This project delves into the stock price history of the WEAT ETF, employing various analytical techniques and visualizations to explore the company's past performance. The goal is to gain insights into the stock's historical behavior and make future predictions using time series analysis.
The notebook begins with an introduction to the WEAT ETF company's stock history, setting the stage for a comprehensive analysis. The project aims not only to review past performance but also to forecast future trends based on historical data.
The dataset provided encompasses several key financial indicators related to the WEAT ETF's stock, including:
- Date: The specific day of the transaction.
- Price: The stock's closing price at the end of the trading day.
- Open: The price at which the stock first traded upon the opening of the exchange.
- High: The highest price at which the stock traded during the trading day.
- Low: The lowest price at which the stock traded during the trading day.
- Volume: The total number of shares traded during the trading day.
- Change %: The percentage change in the closing price from the previous day's close.

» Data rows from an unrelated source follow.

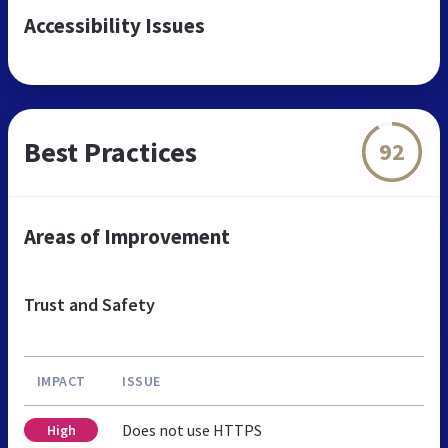
Accessibility Issues
Best Practices
92
Areas of Improvement
Trust and Safety
IMPACT
ISSUE
Does not use HTTPS
High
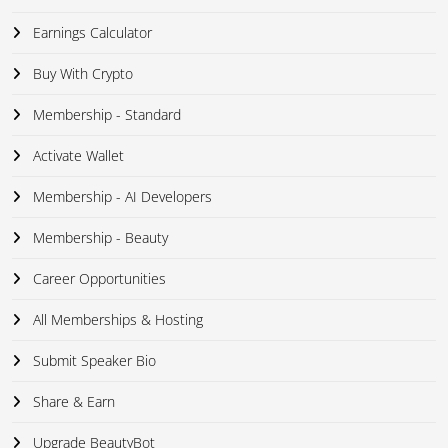
Earnings Calculator
Buy With Crypto
Membership - Standard
Activate Wallet
Membership - AI Developers
Membership - Beauty
Career Opportunities
All Memberships & Hosting
Submit Speaker Bio
Share & Earn
Upgrade BeautyBot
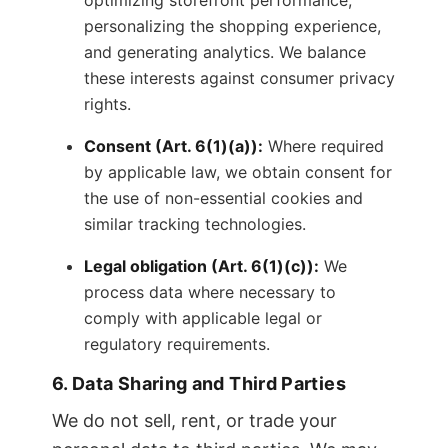
optimizing storefront performance,
personalizing the shopping experience,
and generating analytics. We balance
these interests against consumer privacy
rights.
Consent (Art. 6(1)(a)):
Where required
by applicable law, we obtain consent for
the use of non-essential cookies and
similar tracking technologies.
Legal obligation (Art. 6(1)(c)):
We
process data where necessary to
comply with applicable legal or
regulatory requirements.
6. Data Sharing and Third Parties
We do not sell, rent, or trade your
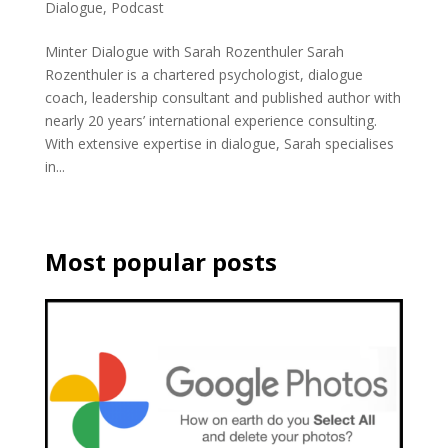
Dialogue
,
Podcast
Minter Dialogue with Sarah Rozenthuler Sarah
Rozenthuler is a chartered psychologist, dialogue
coach, leadership consultant and published author with
nearly 20 years’ international experience consulting.
With extensive expertise in dialogue, Sarah specialises
in...
Most popular posts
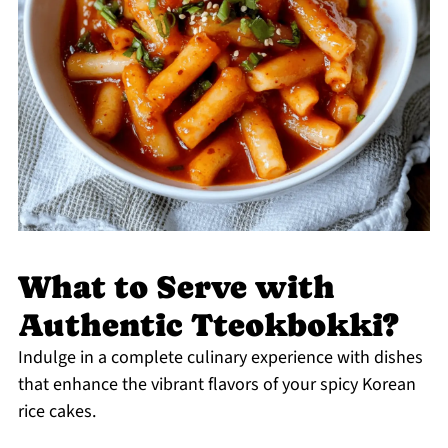
What to Serve with
Authentic Tteokbokki?
Indulge in a complete culinary experience with dishes
that enhance the vibrant flavors of your spicy Korean
rice cakes.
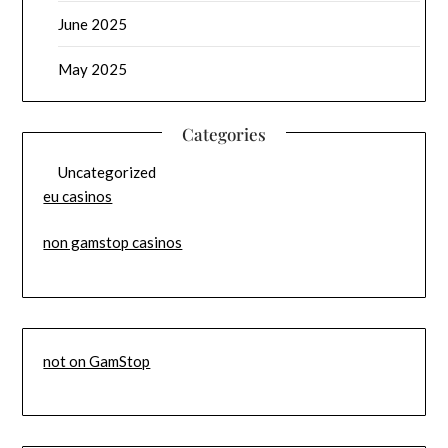
June 2025
May 2025
Categories
Uncategorized
eu casinos
non gamstop casinos
not on GamStop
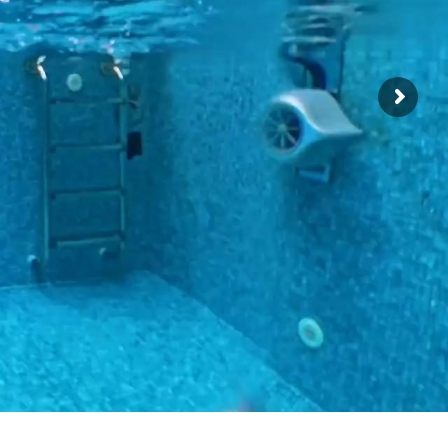
ficate !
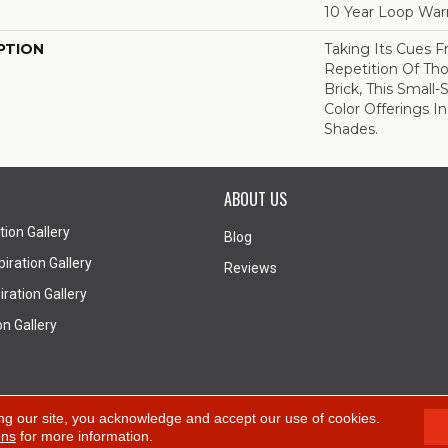
10 Year Loop War
PTION
Taking Its Cues
Repetition Of Tho
Brick, This Small
Color Offerings In
Shades.
ABOUT US
tion Gallery
Blog
iration Gallery
Reviews
ration Gallery
on Gallery
A
ng our site, you acknowledge and accept our use of cookies.
ons
for more information.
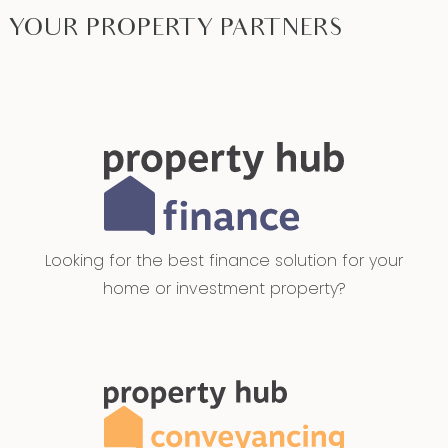
YOUR PROPERTY PARTNERS
Looking for the best finance solution for your
home or investment property?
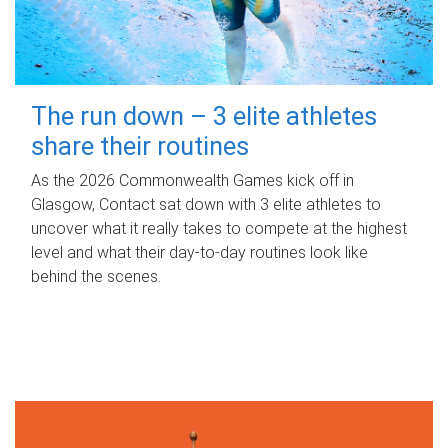
The run down – 3 elite athletes
share their routines
As the 2026 Commonwealth Games kick off in
Glasgow, Contact sat down with 3 elite athletes to
uncover what it really takes to compete at the highest
level and what their day‑to‑day routines look like
behind the scenes.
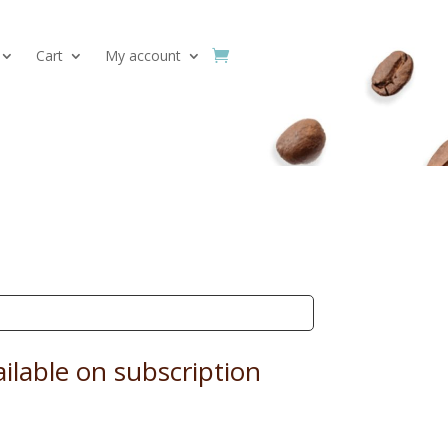
Cart
My account
ilable on subscription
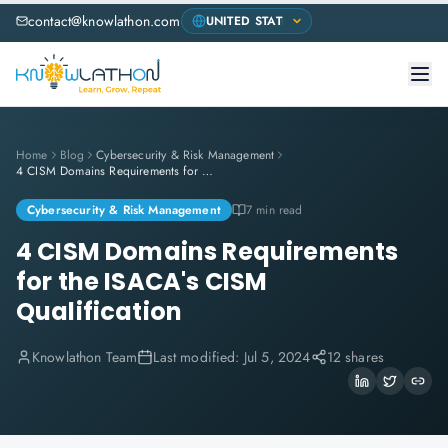
contact@knowlathon.com
Home
Blog
Cybersecurity & Risk Management
4 CISM Domains Requirements for the ISACA's CISM Qualification
Cybersecurity & Risk Management
7 min read
4 CISM Domains Requirements
for the ISACA's CISM
Qualification
Knowlathon Team
Last modified:
Jul 5, 2024
12 shares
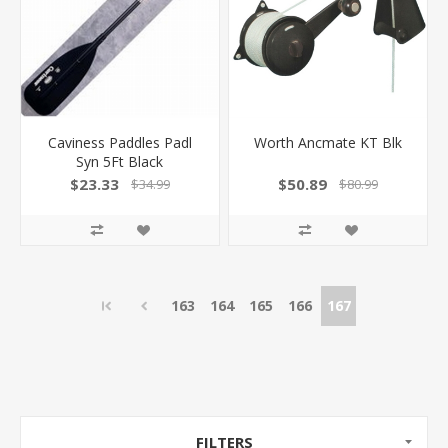
Caviness Paddles Padl
Worth Ancmate KT Blk
Syn 5Ft Black
$23.33
$50.89
$34.99
$80.99
163
164
165
166
167
FILTERS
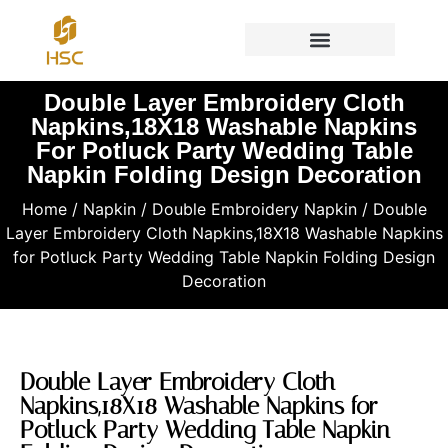
Double Layer Embroidery Cloth
Napkins,18X18 Washable Napkins
For Potluck Party Wedding Table
Napkin Folding Design Decoration
Home
/
Napkin
/
Double Embroidery Napkin
/ Double
Layer Embroidery Cloth Napkins,18X18 Washable Napkins
for Potluck Party Wedding Table Napkin Folding Design
Decoration
Double Layer Embroidery Cloth
Napkins,18X18 Washable Napkins for
Potluck Party Wedding Table Napkin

The analysis begins with importing the dataset using the Pandas library, followed by an examination of basic statistical properties. Subsequent sections (to be detailed further) likely involve:
- Data cleaning and preprocessing
- Exploratory data analysis (EDA)
- Time series decomposition
- Trend analysis
- Seasonality examination
- Forecasting future stock prices
This project leverages Python for data analysis, with a significant focus on the following libraries:
- Pandas: For data manipulation and analysis.
- NumPy: For numerical computing.
- Matplotlib/Seaborn: For data visualization.
- Additional libraries may include statsmodels for statistical modeling and scikit-learn for machine learning applications.
The notebook concludes with insights derived from the analysis and predictions for the WEAT ETF stock's future performance. Further details and specific findings will be articulated in the corresponding sections of the notebook.